▶ [Aim of the exercise]: All lines from the one holding "left front paw: (507, 633)" down to the last line of the entries are to be reproduced exactly, with no other lines.

Structured pose outputs:
────────

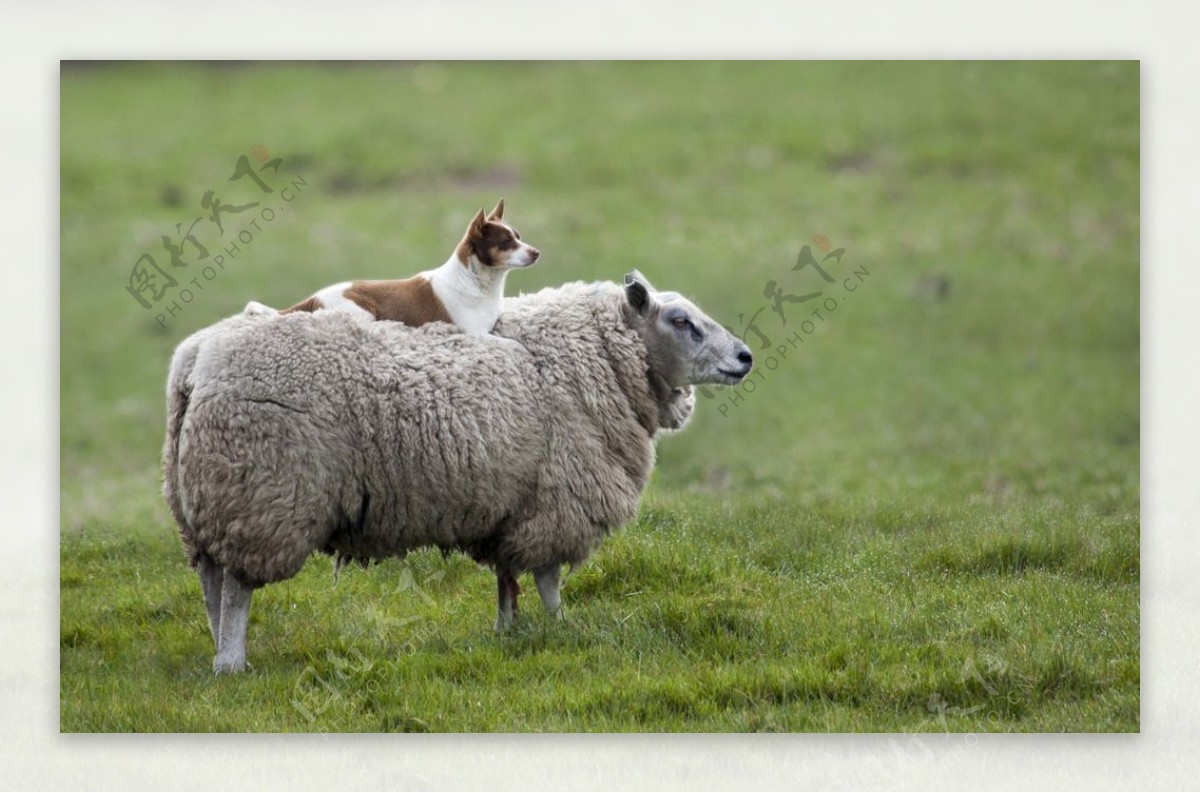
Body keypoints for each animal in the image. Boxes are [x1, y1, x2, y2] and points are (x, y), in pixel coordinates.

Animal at [164, 268, 753, 671]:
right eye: (681, 321)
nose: (745, 357)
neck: (596, 359)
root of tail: (197, 360)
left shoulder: (511, 506)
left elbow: (506, 578)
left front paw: (507, 633)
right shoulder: (558, 500)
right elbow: (547, 578)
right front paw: (561, 628)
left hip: (203, 497)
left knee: (211, 579)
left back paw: (219, 648)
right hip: (259, 493)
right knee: (236, 585)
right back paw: (232, 662)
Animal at [243, 199, 540, 335]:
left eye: (519, 236)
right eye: (506, 242)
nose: (537, 253)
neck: (477, 282)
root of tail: (314, 297)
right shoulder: (475, 334)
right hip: (362, 315)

────────

▶ [Task answer]:
left front paw: (507, 633)
right shoulder: (558, 500)
right elbow: (547, 578)
right front paw: (561, 628)
left hip: (203, 497)
left knee: (211, 579)
left back paw: (219, 648)
right hip: (259, 493)
right knee: (236, 585)
right back paw: (232, 662)
Animal at [243, 199, 540, 335]:
left eye: (519, 236)
right eye: (506, 242)
nose: (537, 253)
neck: (477, 282)
root of tail: (314, 297)
right shoulder: (475, 334)
right hip: (362, 315)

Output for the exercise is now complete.